— Start —
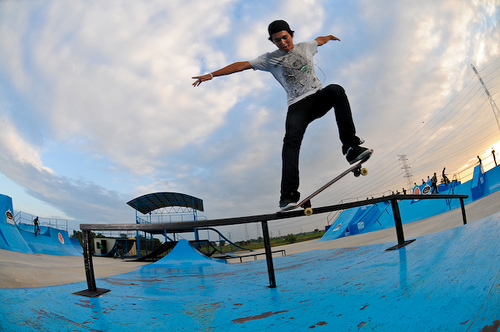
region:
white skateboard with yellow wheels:
[287, 149, 369, 214]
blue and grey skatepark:
[0, 141, 499, 330]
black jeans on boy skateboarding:
[276, 80, 362, 200]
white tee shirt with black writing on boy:
[252, 35, 322, 103]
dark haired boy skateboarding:
[189, 11, 366, 201]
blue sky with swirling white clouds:
[1, 0, 498, 241]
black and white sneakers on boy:
[279, 140, 374, 212]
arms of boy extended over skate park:
[186, 31, 353, 93]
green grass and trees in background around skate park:
[150, 226, 328, 255]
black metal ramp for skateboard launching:
[69, 179, 481, 300]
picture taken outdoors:
[6, 6, 473, 329]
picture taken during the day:
[15, 18, 499, 313]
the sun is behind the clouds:
[3, 0, 493, 323]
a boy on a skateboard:
[172, 22, 377, 179]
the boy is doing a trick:
[175, 30, 397, 181]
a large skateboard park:
[10, 200, 490, 327]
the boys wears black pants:
[262, 100, 419, 152]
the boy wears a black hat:
[260, 17, 281, 37]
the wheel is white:
[291, 192, 316, 212]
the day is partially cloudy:
[19, 23, 166, 173]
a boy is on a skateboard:
[4, 2, 494, 324]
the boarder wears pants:
[285, 122, 365, 156]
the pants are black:
[300, 108, 360, 185]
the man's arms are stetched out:
[165, 40, 353, 75]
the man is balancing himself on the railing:
[167, 15, 402, 207]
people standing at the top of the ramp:
[404, 170, 471, 192]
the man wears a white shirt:
[267, 56, 319, 86]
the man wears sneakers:
[275, 143, 405, 174]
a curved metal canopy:
[127, 191, 204, 216]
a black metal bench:
[76, 190, 467, 298]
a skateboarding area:
[1, 160, 498, 328]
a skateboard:
[269, 157, 370, 216]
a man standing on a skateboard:
[190, 18, 373, 213]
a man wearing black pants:
[271, 85, 366, 207]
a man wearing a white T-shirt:
[246, 40, 323, 104]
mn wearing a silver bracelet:
[208, 68, 215, 79]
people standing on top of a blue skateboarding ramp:
[357, 163, 451, 200]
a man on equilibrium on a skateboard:
[190, 18, 375, 216]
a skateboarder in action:
[182, 11, 379, 221]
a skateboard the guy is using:
[270, 143, 381, 215]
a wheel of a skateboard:
[303, 205, 314, 217]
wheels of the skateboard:
[351, 164, 372, 179]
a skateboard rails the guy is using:
[64, 185, 481, 300]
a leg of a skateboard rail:
[73, 230, 111, 302]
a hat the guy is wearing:
[265, 17, 297, 37]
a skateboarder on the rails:
[186, 17, 379, 217]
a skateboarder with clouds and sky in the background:
[177, 12, 382, 223]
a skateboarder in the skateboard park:
[4, 11, 489, 324]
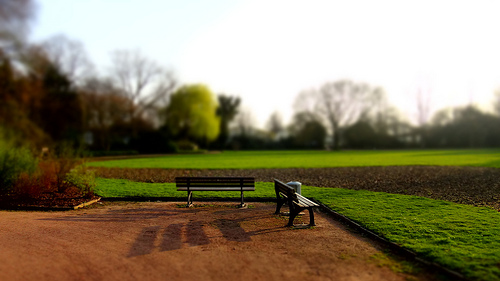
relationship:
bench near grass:
[272, 177, 319, 226] [70, 152, 495, 279]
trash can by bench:
[288, 180, 300, 201] [266, 174, 326, 232]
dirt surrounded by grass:
[87, 163, 496, 209] [354, 196, 468, 241]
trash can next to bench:
[288, 180, 300, 201] [272, 177, 319, 226]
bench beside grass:
[272, 177, 319, 226] [354, 196, 468, 241]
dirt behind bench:
[87, 163, 496, 209] [163, 172, 266, 206]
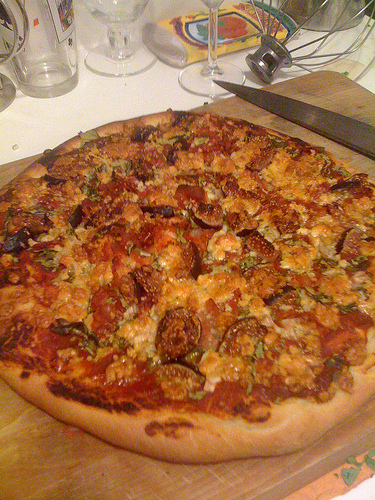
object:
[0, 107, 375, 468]
pizza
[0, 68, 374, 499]
board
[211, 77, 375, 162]
knife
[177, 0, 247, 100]
glass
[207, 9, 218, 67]
stem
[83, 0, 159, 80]
glass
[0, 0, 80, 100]
glass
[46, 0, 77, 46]
jack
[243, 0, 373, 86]
whisk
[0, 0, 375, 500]
counter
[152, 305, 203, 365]
topping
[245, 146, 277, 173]
topping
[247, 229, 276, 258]
topping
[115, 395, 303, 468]
crust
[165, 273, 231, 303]
cheese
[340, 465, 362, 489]
leaf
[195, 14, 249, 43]
picture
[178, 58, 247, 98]
bottom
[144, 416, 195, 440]
spot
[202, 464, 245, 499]
cuts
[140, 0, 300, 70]
package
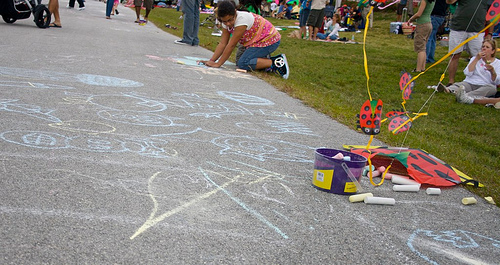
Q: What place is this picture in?
A: It is at the pavement.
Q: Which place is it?
A: It is a pavement.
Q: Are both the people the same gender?
A: Yes, all the people are female.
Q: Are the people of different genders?
A: No, all the people are female.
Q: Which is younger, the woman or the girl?
A: The girl is younger than the woman.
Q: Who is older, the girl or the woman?
A: The woman is older than the girl.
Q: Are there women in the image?
A: Yes, there is a woman.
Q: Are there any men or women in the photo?
A: Yes, there is a woman.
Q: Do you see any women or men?
A: Yes, there is a woman.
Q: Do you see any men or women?
A: Yes, there is a woman.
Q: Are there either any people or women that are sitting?
A: Yes, the woman is sitting.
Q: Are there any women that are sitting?
A: Yes, there is a woman that is sitting.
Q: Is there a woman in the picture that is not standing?
A: Yes, there is a woman that is sitting.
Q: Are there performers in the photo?
A: No, there are no performers.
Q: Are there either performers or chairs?
A: No, there are no performers or chairs.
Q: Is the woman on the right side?
A: Yes, the woman is on the right of the image.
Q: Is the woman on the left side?
A: No, the woman is on the right of the image.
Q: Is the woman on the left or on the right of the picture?
A: The woman is on the right of the image.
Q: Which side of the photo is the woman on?
A: The woman is on the right of the image.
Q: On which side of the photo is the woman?
A: The woman is on the right of the image.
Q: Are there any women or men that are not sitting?
A: No, there is a woman but she is sitting.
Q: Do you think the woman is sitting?
A: Yes, the woman is sitting.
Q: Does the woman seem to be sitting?
A: Yes, the woman is sitting.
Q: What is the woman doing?
A: The woman is sitting.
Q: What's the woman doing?
A: The woman is sitting.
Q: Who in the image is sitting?
A: The woman is sitting.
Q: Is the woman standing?
A: No, the woman is sitting.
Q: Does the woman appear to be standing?
A: No, the woman is sitting.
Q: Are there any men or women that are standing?
A: No, there is a woman but she is sitting.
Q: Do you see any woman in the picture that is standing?
A: No, there is a woman but she is sitting.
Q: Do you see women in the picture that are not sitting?
A: No, there is a woman but she is sitting.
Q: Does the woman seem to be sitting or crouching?
A: The woman is sitting.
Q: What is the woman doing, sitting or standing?
A: The woman is sitting.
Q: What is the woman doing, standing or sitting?
A: The woman is sitting.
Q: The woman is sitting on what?
A: The woman is sitting on the grass.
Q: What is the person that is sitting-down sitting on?
A: The woman is sitting on the grass.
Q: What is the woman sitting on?
A: The woman is sitting on the grass.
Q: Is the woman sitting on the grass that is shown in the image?
A: Yes, the woman is sitting on the grass.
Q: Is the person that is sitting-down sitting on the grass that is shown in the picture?
A: Yes, the woman is sitting on the grass.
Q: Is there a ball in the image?
A: No, there are no balls.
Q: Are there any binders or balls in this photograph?
A: No, there are no balls or binders.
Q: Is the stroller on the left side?
A: Yes, the stroller is on the left of the image.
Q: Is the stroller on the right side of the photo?
A: No, the stroller is on the left of the image.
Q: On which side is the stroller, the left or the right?
A: The stroller is on the left of the image.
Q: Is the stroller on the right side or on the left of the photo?
A: The stroller is on the left of the image.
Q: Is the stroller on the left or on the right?
A: The stroller is on the left of the image.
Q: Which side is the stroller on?
A: The stroller is on the left of the image.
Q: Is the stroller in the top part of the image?
A: Yes, the stroller is in the top of the image.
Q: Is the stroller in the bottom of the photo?
A: No, the stroller is in the top of the image.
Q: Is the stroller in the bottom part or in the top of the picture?
A: The stroller is in the top of the image.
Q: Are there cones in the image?
A: No, there are no cones.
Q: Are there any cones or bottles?
A: No, there are no cones or bottles.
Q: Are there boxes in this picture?
A: No, there are no boxes.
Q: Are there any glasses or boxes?
A: No, there are no boxes or glasses.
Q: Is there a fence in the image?
A: No, there are no fences.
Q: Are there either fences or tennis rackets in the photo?
A: No, there are no fences or tennis rackets.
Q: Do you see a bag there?
A: No, there are no bags.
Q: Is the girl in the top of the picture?
A: Yes, the girl is in the top of the image.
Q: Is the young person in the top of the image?
A: Yes, the girl is in the top of the image.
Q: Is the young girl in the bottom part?
A: No, the girl is in the top of the image.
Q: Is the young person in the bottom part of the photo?
A: No, the girl is in the top of the image.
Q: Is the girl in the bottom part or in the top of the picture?
A: The girl is in the top of the image.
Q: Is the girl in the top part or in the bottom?
A: The girl is in the top of the image.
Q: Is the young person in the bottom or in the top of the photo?
A: The girl is in the top of the image.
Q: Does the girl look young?
A: Yes, the girl is young.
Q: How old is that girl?
A: The girl is young.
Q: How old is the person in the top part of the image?
A: The girl is young.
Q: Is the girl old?
A: No, the girl is young.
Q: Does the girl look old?
A: No, the girl is young.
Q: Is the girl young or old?
A: The girl is young.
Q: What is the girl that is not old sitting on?
A: The girl is sitting on the grass.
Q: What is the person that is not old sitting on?
A: The girl is sitting on the grass.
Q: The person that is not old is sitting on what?
A: The girl is sitting on the grass.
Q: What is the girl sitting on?
A: The girl is sitting on the grass.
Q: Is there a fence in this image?
A: No, there are no fences.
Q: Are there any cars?
A: No, there are no cars.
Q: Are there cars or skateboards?
A: No, there are no cars or skateboards.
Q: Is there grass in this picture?
A: Yes, there is grass.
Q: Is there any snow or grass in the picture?
A: Yes, there is grass.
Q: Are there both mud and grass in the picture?
A: No, there is grass but no mud.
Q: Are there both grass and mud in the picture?
A: No, there is grass but no mud.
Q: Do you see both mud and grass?
A: No, there is grass but no mud.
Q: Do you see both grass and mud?
A: No, there is grass but no mud.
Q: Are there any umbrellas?
A: No, there are no umbrellas.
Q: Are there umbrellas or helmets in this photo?
A: No, there are no umbrellas or helmets.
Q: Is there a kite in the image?
A: Yes, there is a kite.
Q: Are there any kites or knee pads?
A: Yes, there is a kite.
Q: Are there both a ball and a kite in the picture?
A: No, there is a kite but no balls.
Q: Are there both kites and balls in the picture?
A: No, there is a kite but no balls.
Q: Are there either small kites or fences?
A: Yes, there is a small kite.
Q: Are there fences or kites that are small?
A: Yes, the kite is small.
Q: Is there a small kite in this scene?
A: Yes, there is a small kite.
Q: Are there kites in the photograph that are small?
A: Yes, there is a small kite.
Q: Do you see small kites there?
A: Yes, there is a small kite.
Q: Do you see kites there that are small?
A: Yes, there is a small kite.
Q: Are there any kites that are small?
A: Yes, there is a kite that is small.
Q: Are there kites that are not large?
A: Yes, there is a small kite.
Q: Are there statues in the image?
A: No, there are no statues.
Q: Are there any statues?
A: No, there are no statues.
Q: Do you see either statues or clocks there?
A: No, there are no statues or clocks.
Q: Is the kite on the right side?
A: Yes, the kite is on the right of the image.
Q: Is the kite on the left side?
A: No, the kite is on the right of the image.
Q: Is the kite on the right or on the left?
A: The kite is on the right of the image.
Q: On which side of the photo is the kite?
A: The kite is on the right of the image.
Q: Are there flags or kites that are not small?
A: No, there is a kite but it is small.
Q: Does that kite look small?
A: Yes, the kite is small.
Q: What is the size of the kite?
A: The kite is small.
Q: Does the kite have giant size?
A: No, the kite is small.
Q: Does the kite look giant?
A: No, the kite is small.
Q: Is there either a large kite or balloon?
A: No, there is a kite but it is small.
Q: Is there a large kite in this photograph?
A: No, there is a kite but it is small.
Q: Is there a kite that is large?
A: No, there is a kite but it is small.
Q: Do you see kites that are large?
A: No, there is a kite but it is small.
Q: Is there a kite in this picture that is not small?
A: No, there is a kite but it is small.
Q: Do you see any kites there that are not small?
A: No, there is a kite but it is small.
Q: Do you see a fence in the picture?
A: No, there are no fences.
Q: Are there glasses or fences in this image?
A: No, there are no fences or glasses.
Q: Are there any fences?
A: No, there are no fences.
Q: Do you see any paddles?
— End —
Requirement: Repeat exactly the lines starting at the line with "Q: Are there any kites that are small?" and ending with the final line of the entries. Include nothing else.

Result of the task:
Q: Are there any kites that are small?
A: Yes, there is a kite that is small.
Q: Are there kites that are not large?
A: Yes, there is a small kite.
Q: Are there statues in the image?
A: No, there are no statues.
Q: Are there any statues?
A: No, there are no statues.
Q: Do you see either statues or clocks there?
A: No, there are no statues or clocks.
Q: Is the kite on the right side?
A: Yes, the kite is on the right of the image.
Q: Is the kite on the left side?
A: No, the kite is on the right of the image.
Q: Is the kite on the right or on the left?
A: The kite is on the right of the image.
Q: On which side of the photo is the kite?
A: The kite is on the right of the image.
Q: Are there flags or kites that are not small?
A: No, there is a kite but it is small.
Q: Does that kite look small?
A: Yes, the kite is small.
Q: What is the size of the kite?
A: The kite is small.
Q: Does the kite have giant size?
A: No, the kite is small.
Q: Does the kite look giant?
A: No, the kite is small.
Q: Is there either a large kite or balloon?
A: No, there is a kite but it is small.
Q: Is there a large kite in this photograph?
A: No, there is a kite but it is small.
Q: Is there a kite that is large?
A: No, there is a kite but it is small.
Q: Do you see kites that are large?
A: No, there is a kite but it is small.
Q: Is there a kite in this picture that is not small?
A: No, there is a kite but it is small.
Q: Do you see any kites there that are not small?
A: No, there is a kite but it is small.
Q: Do you see a fence in the picture?
A: No, there are no fences.
Q: Are there glasses or fences in this image?
A: No, there are no fences or glasses.
Q: Are there any fences?
A: No, there are no fences.
Q: Do you see any paddles?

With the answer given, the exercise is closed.